# To do
Before repeating the entries below, strip out every picture and keep all else as it is.

# Data for this exercise
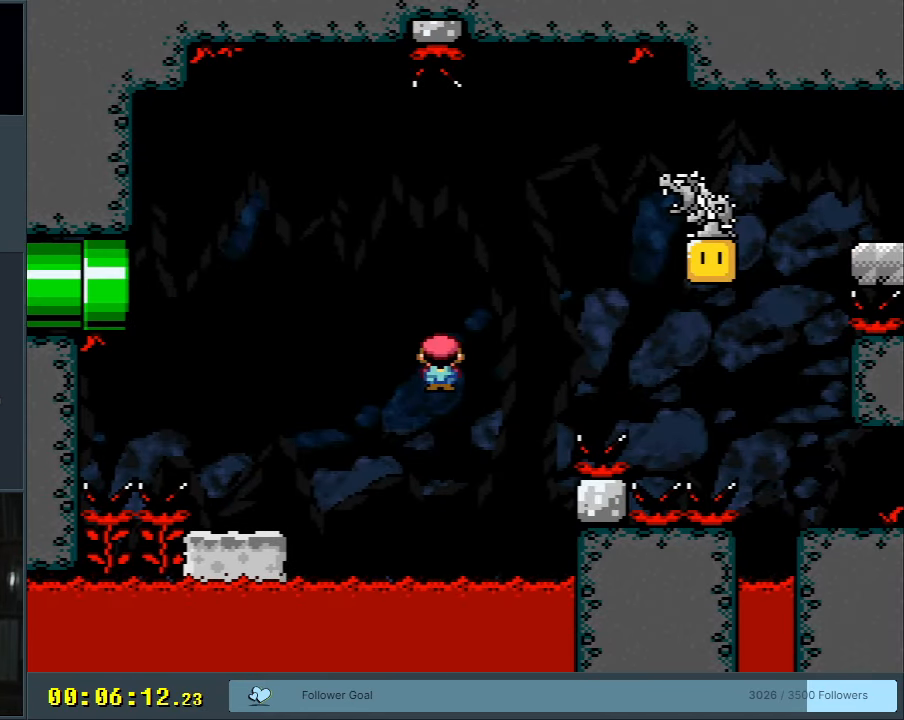
{"buttons": ["A", "X", "DPAD_RIGHT"], "events": []}
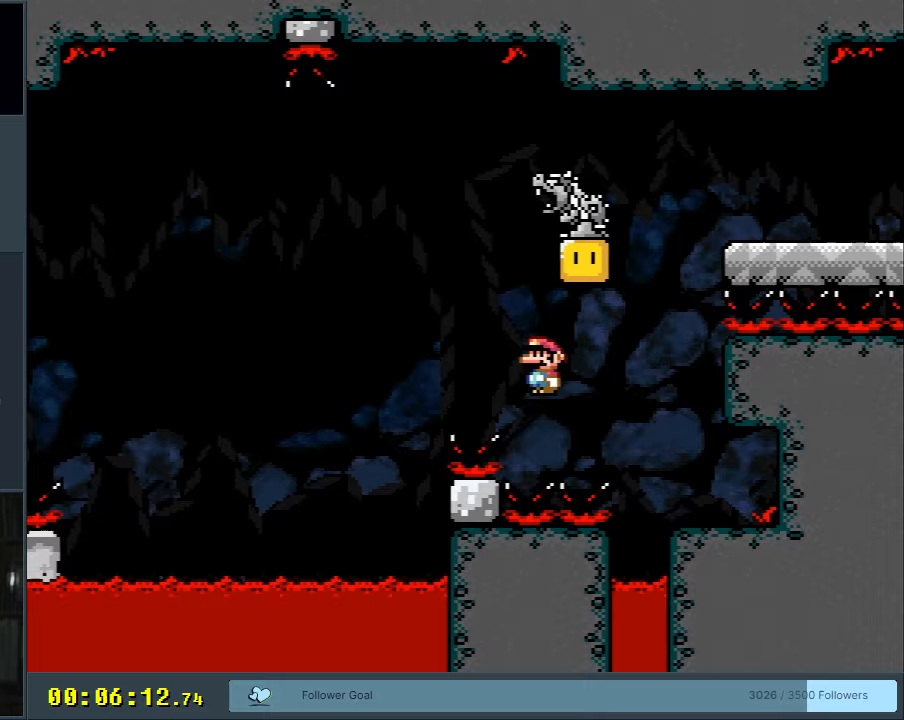
{"buttons": [], "events": [[217, "DPAD_RIGHT", "up"], [283, "X", "up"], [317, "A", "up"], [383, "A", "down"], [500, "A", "up"]]}
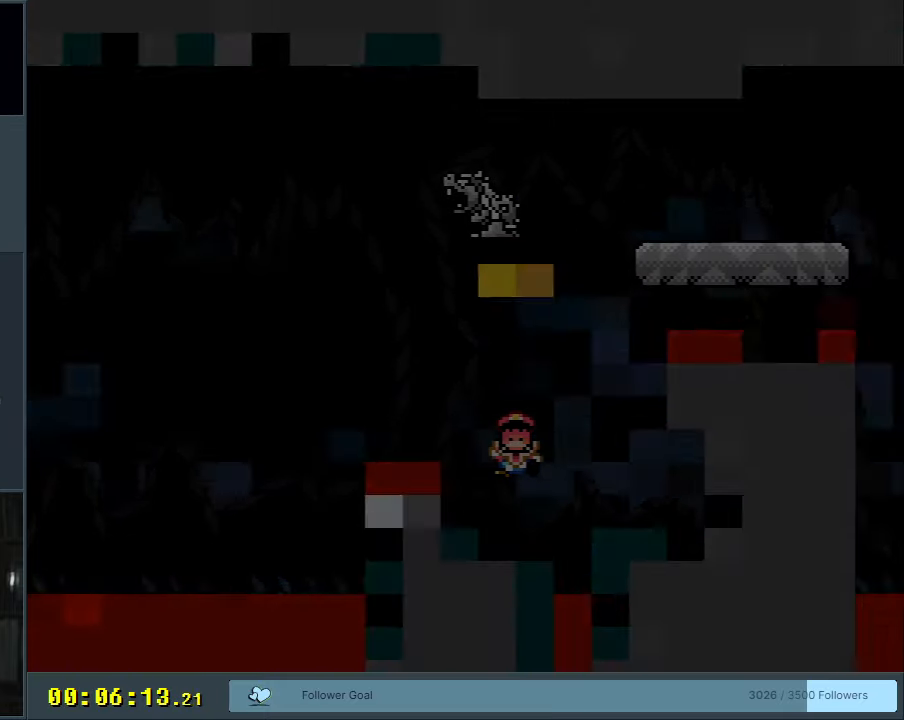
{"buttons": [], "events": [[100, "A", "down"], [183, "A", "up"]]}
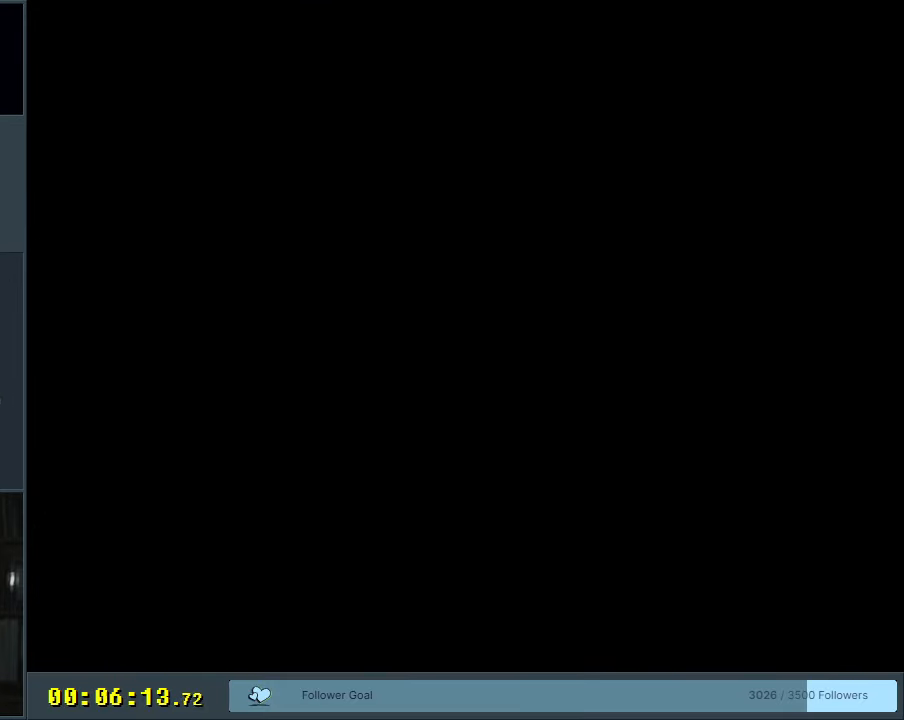
{"buttons": [], "events": []}
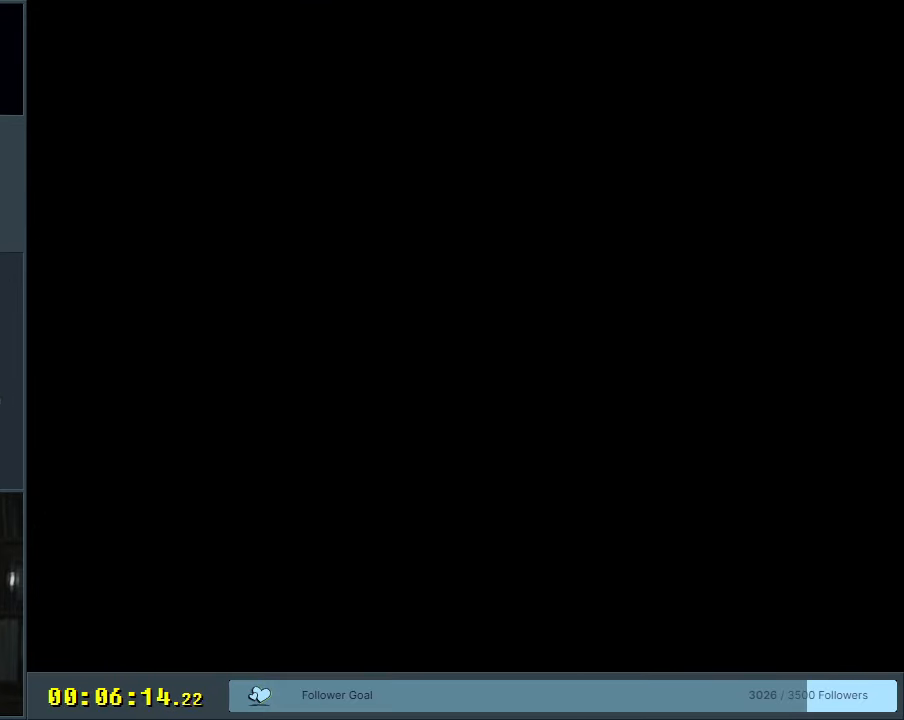
{"buttons": ["A", "X"], "events": [[417, "X", "down"], [433, "A", "down"]]}
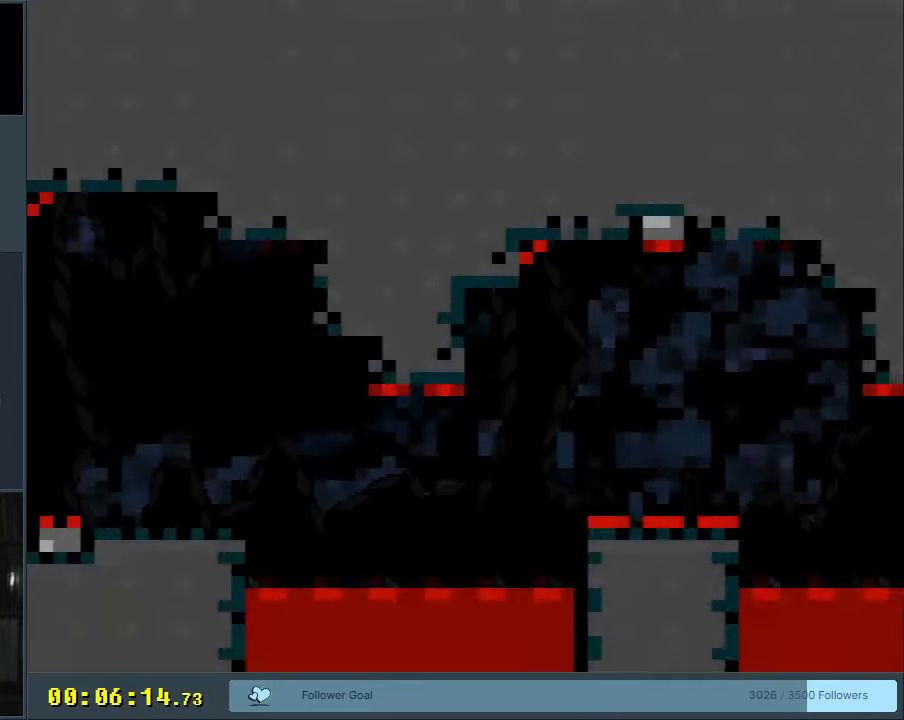
{"buttons": ["X", "DPAD_RIGHT"], "events": [[83, "DPAD_RIGHT", "down"], [167, "A", "up"], [350, "A", "down"], [417, "A", "up"]]}
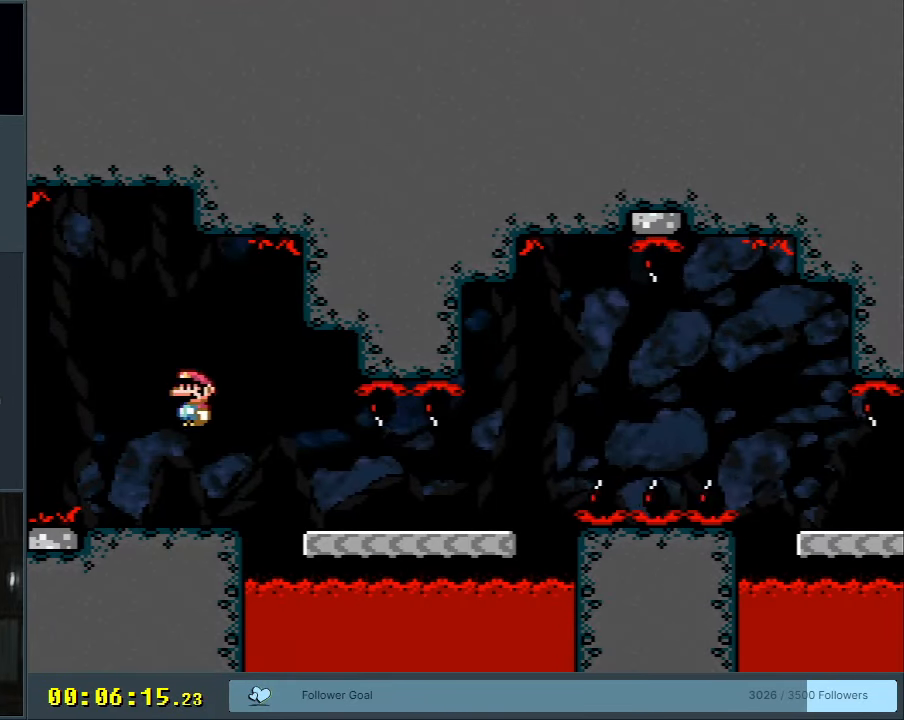
{"buttons": ["X", "DPAD_RIGHT"], "events": [[150, "A", "down"], [400, "A", "up"]]}
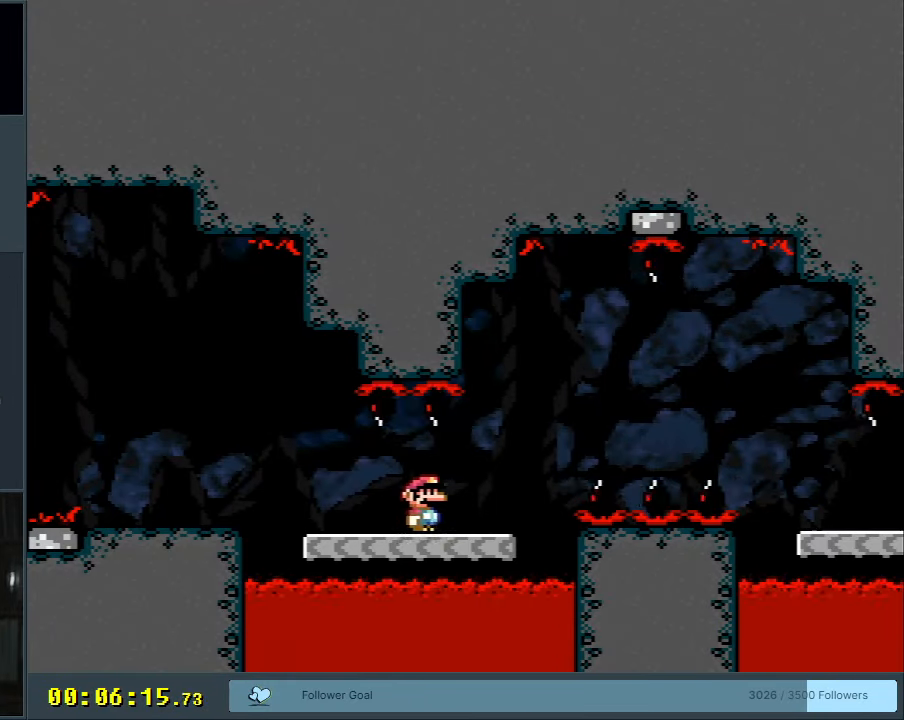
{"buttons": ["X", "DPAD_RIGHT"], "events": [[117, "A", "down"], [433, "A", "up"]]}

# Task solution
{"buttons": ["A", "X", "DPAD_RIGHT"], "events": []}
{"buttons": [], "events": [[217, "DPAD_RIGHT", "up"], [283, "X", "up"], [317, "A", "up"], [383, "A", "down"], [500, "A", "up"]]}
{"buttons": [], "events": [[100, "A", "down"], [183, "A", "up"]]}
{"buttons": [], "events": []}
{"buttons": ["A", "X"], "events": [[417, "X", "down"], [433, "A", "down"]]}
{"buttons": ["X", "DPAD_RIGHT"], "events": [[83, "DPAD_RIGHT", "down"], [167, "A", "up"], [350, "A", "down"], [417, "A", "up"]]}
{"buttons": ["X", "DPAD_RIGHT"], "events": [[150, "A", "down"], [400, "A", "up"]]}
{"buttons": ["X", "DPAD_RIGHT"], "events": [[117, "A", "down"], [433, "A", "up"]]}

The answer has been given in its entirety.